In our culture, we grab a soda here and a sweet there, but we rarely do our eating of pleasure foods right. Poor but Sabbath-keeping Jews, on the other hand, will eat meager meals all week with joy, knowing that on Sabbath they will have great food served on china, with silver, candles, wine, and laughter. (The preparation done the day before and the clean-up saved for later.)
We can go without a lot if we know we will get to something great like a feast in the near future. This is the essence of hope. At the same time, the delayed gratification this teaches is so important to learn in our consumerist culture of indulgence and debt. Not only that, it trains us as Christians to look hopefully toward the future for not just our weekly Sabbath, but for the Great Sabbath to come when Jesus returns (see Heb. 4:1-11, especially v. 9).

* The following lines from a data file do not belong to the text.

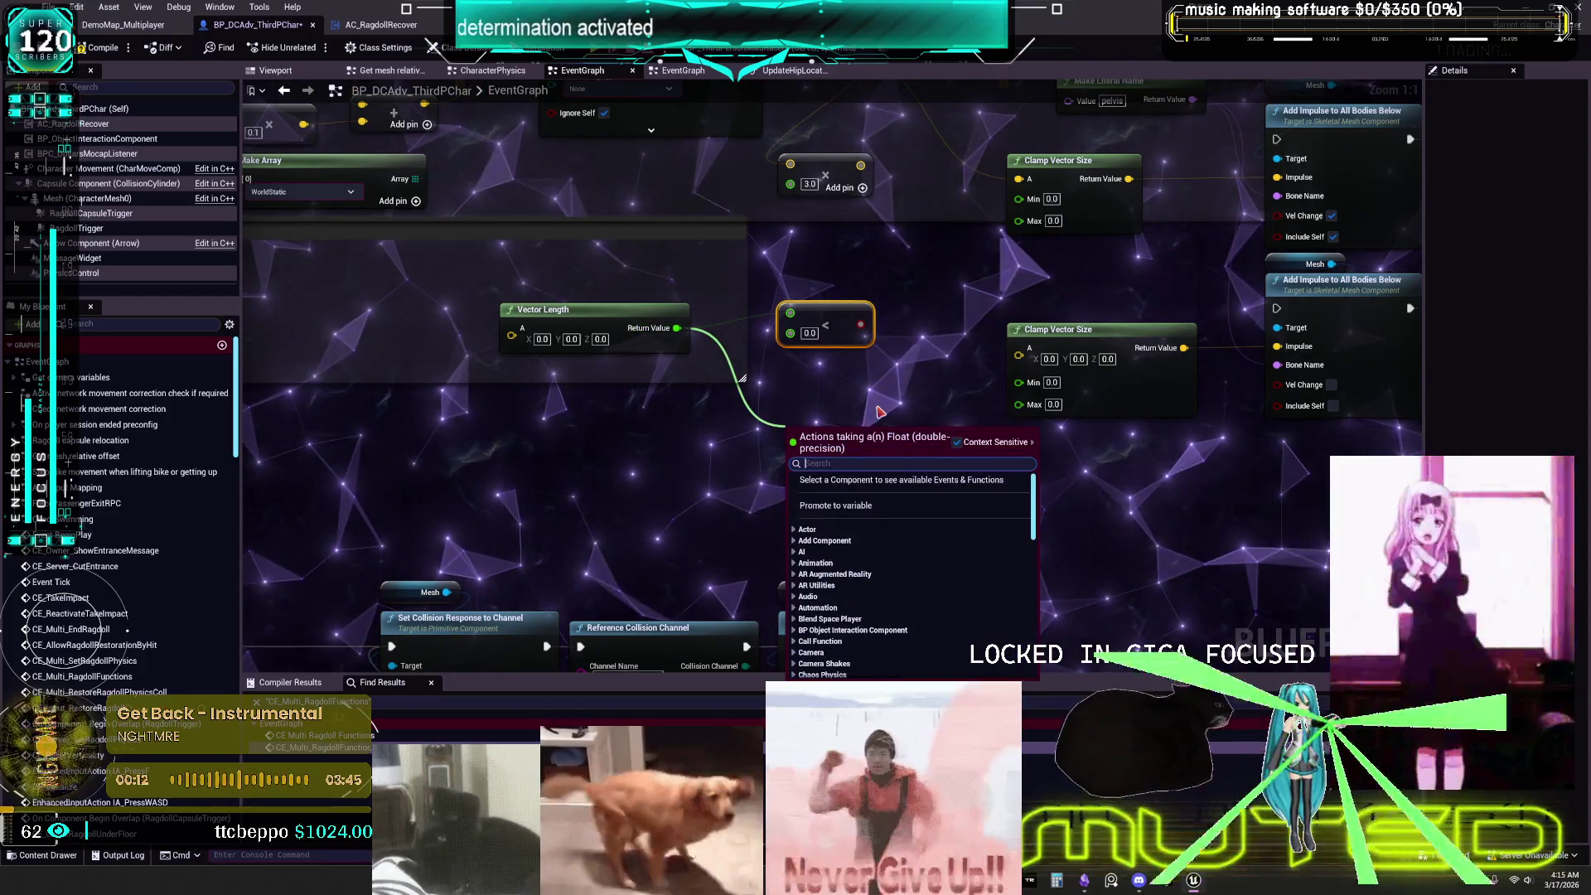
left_click(882, 502)
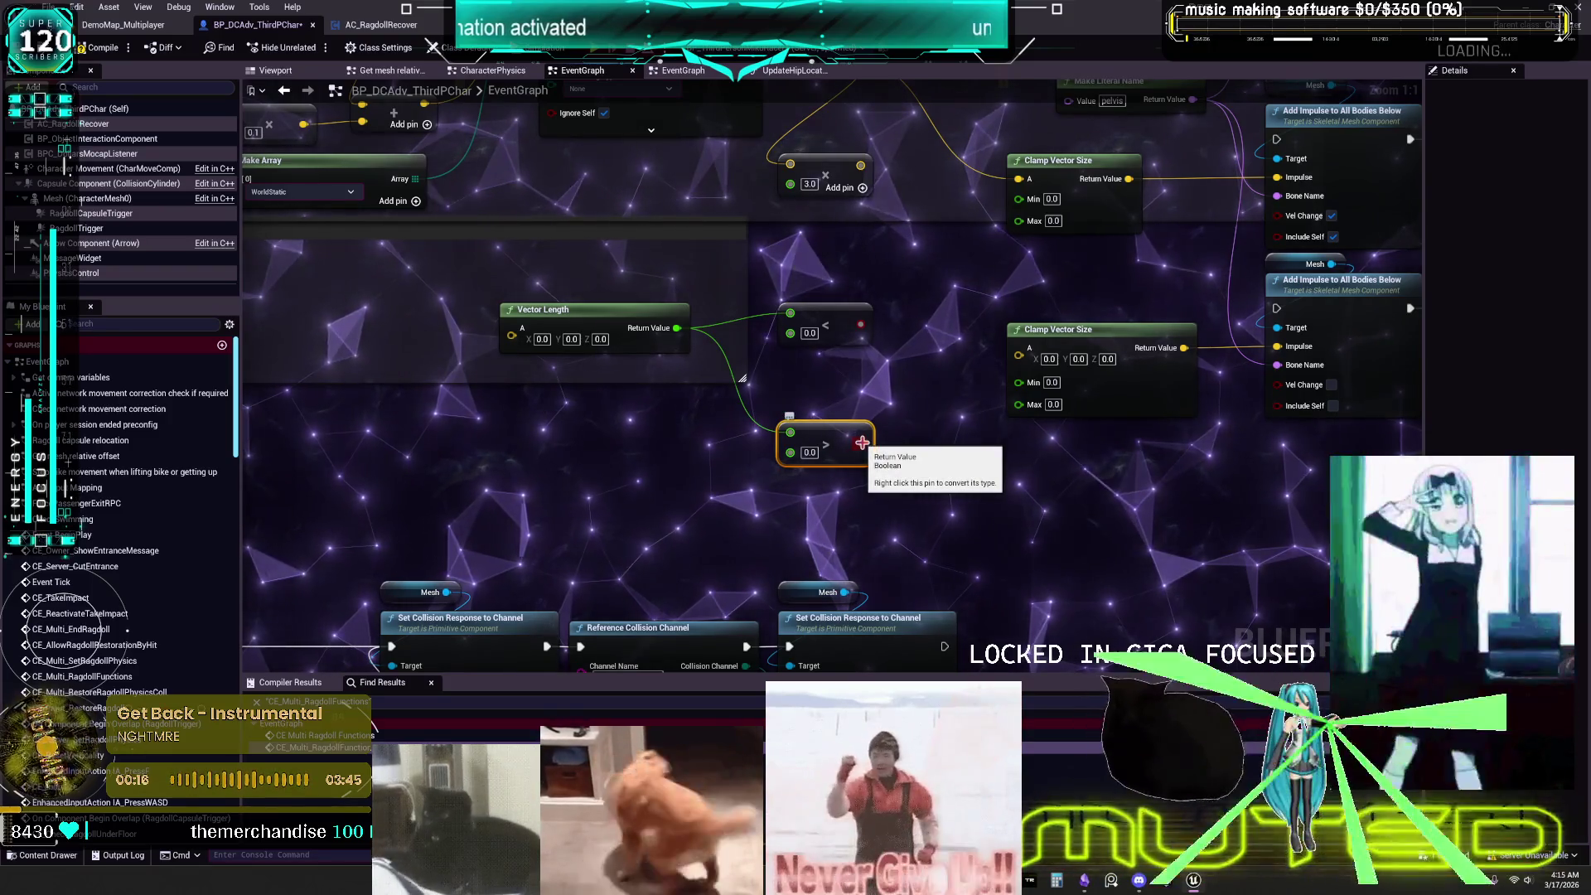
Place the greater-than node below the less-than node and add a Select Vector beside the lower Clamp Vector Size.
mouse_move(640, 471)
left_mouse_down()
mouse_move(690, 367)
mouse_move(746, 330)
mouse_move(746, 610)
mouse_move(792, 663)
mouse_move(1056, 421)
mouse_move(521, 441)
mouse_move(799, 414)
mouse_move(633, 392)
left_mouse_up()
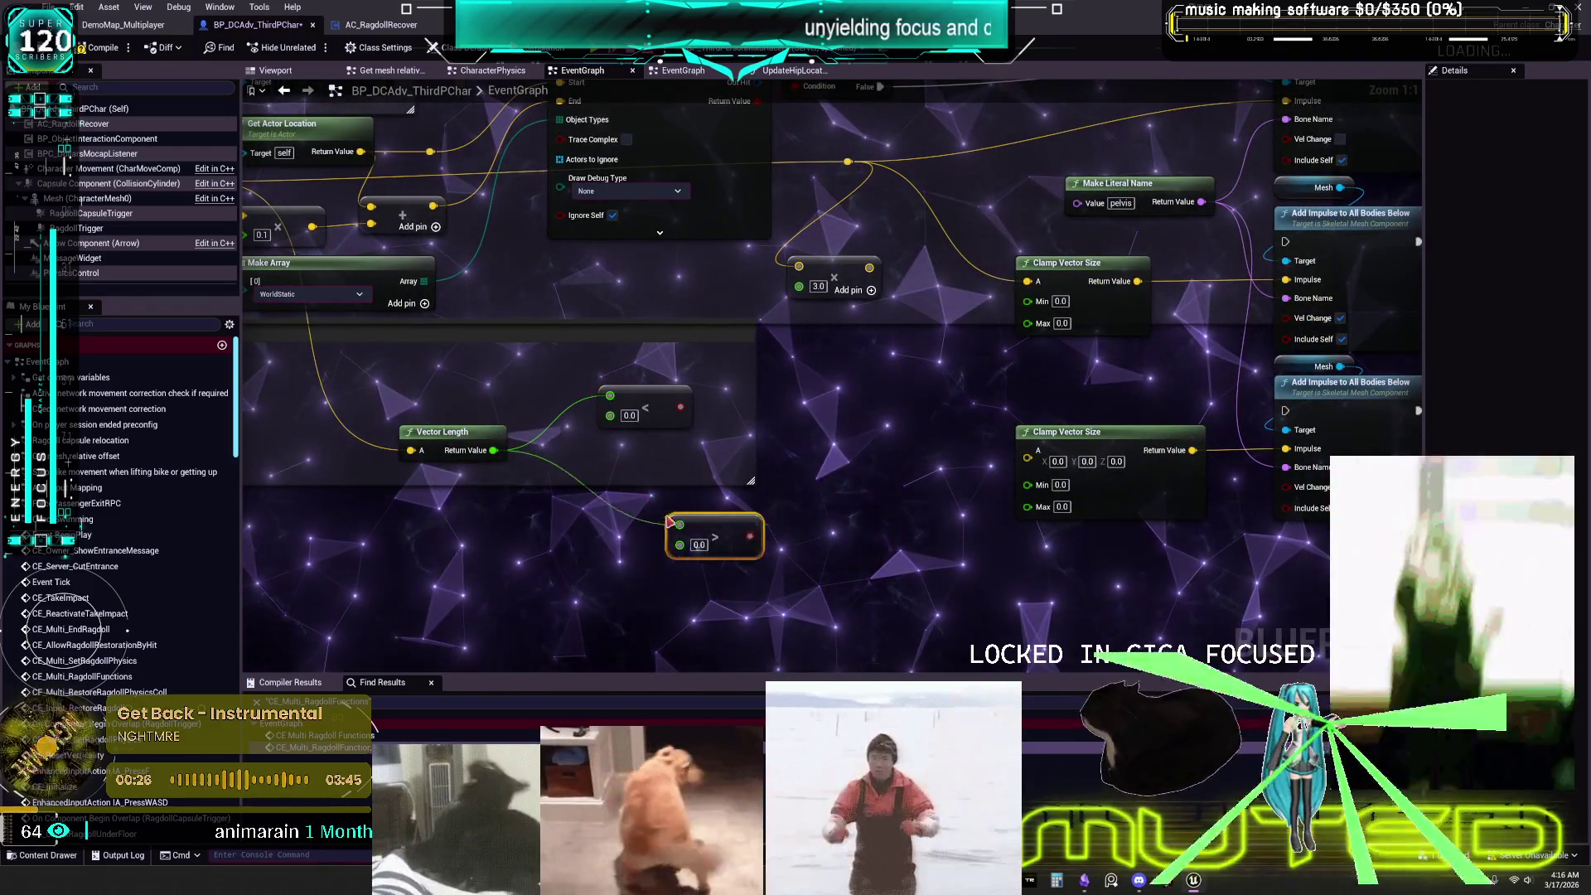
left_click_drag(820, 535, 622, 496)
mouse_move(1038, 464)
left_mouse_down()
mouse_move(929, 530)
mouse_move(790, 538)
left_mouse_up()
type("select")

Along with weekly Sabbath-keeping, one of the things the Law of Moses spoke of is sabbatical years. A time of rest for fields and farmers after six years of hard work. I find it interesting that 2 Chronicles 36:21 tells us that part of the reason for the Jewish exile to Babylon was that the land hadn’t been given its mandated Sabbaths. God gave the land the Sabbaths that had been withheld.
One way or another, we will get our Sabbaths. May we take them as God intended — joyfully, leisurely, playfully, prayerfully — and not because our relationships, our jobs, our emotions, our minds, our souls have been broken down by the incessant go-go-go of our culture’s self-important pace.
The goal of Sabbath-keeping is wholeness, health, the put-together life of shalom. Unforced and unrushed. Holy and whole.